Aufforstung statt Waldvernichtung
Es steht außer Frage, dass diese Pufferwirkung des Waldes nicht unbegrenzt weitergehen wird. Sie
wird spätestens Mitte dieses Jahrhunderts wegen Sättigung beendet sein. Hinzukommt, dass die
globale Waldfläche infolge Waldvernichtung laufend kleiner wird. Ein großes Problem stellt die
wachsende Weltbevölkerung und deren steigende Ansprüche an Entwicklung und Lebensstandard
dar. Der Flächenbedarf der Landwirtschaft, welcher bislang auf Kosten der Wälder laufend
zunimmt, und die Notwendigkeit, den Wald als Kohlenstoffspeicher zu erhalten (ganz zu schweigen
von anderen Werten, die der Wald darstellt) führt zu immer größeren Konflikten.

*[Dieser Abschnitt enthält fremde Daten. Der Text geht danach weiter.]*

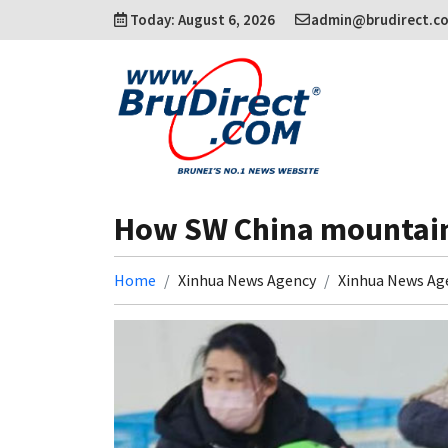
Today: August 6, 2026
admin@brudirect.c
How SW China mountain 
Home
Xinhua News Agency
Xinhua News Ag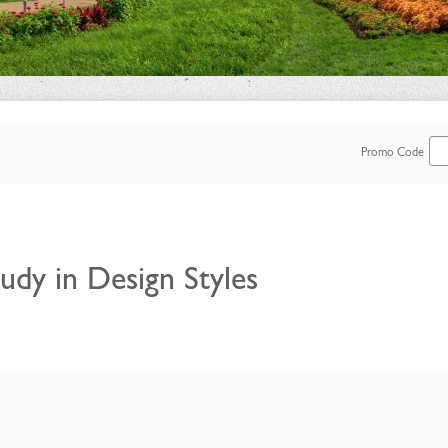
Enter
Promo Code
Promo
Code
udy in Design Styles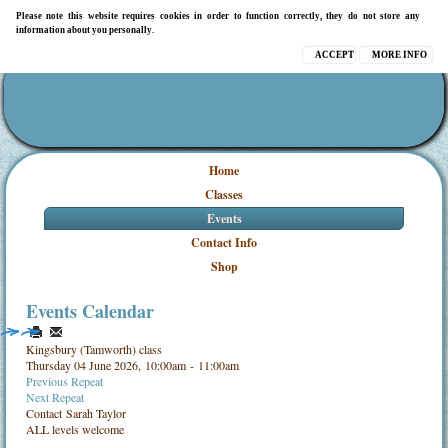
Please note this website requires cookies in order to function correctly, they do not store any
information about you personally.
ACCEPT
MORE INFO
Home
Classes
Events
Contact Info
Shop
Events Calendar
Kingsbury (Tamworth) class
Thursday 04 June 2026, 10:00am - 11:00am
Previous Repeat
Next Repeat
Contact
Sarah Taylor
ALL levels welcome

Wollte man den atmosphärischen CO2-Anstieg von ca. 3 Milliarden Tonnen C/Jahr durch
Aufforstung kompensieren, benötigte man hierzu eine Fläche von ca. 1 Milliarde Hektar oder 10
Millionen km² (bei einer angenommenen mittleren Kohlenstoffspeicherung von 3 Tonnen C/Jahr
pro Hektar und Jahr). Auch wenn eine solche Fläche nicht zur Verfügung steht, wäre es immerhin
wichtig, vorhandene Brachflächen aufzuforsten und über Holz als Baustoff und andere
Anwendungen den Kohlenstoffspeicher des Waldes zu vergrößern. Diese Wald-Holz-Option kann
aber bestenfalls einen kleinen Zusatzeffekt liefern. Auf jeden Fall ist es wichtig, die weitere
Vernichtung von Wald zu stoppen.
Solange die Verbrennung fossiler Energieträger anhält, wird die globale Erwärmung mit allen
Konsequenzen weitergehen. Sie wird sich wegen des zunehmenden Bedarfs an Agrarland auf
Kosten des Waldes verschärfen. Eine Wende kann nur dann erfolgen, wenn eine effiziente
Umsteuerung von der fossilen Energie zu erneuerbaren Energieformen erfolgt. Der für 2060
prognostizierte Weltenergiebedarf wird auf 1500 Exajoule/Jahr beziffert ( 1 EJ = 1012 J). Er ließe
sich mittels Solarthermie oder Photovoltaik bei nur 10% Wirkungsgrad auf einer Fläche von etwa
700 000 km² = 840 x 840 km, etwa auf nicht genutzten Wüstenflächen, decken.
(Eine ausführliche Darstellung findet sich in dem Buch: Peter Fabian: Leben im Treibhaus – Unser
Klimasystem und was wir daraus machen, Springer-Verlag 2002.)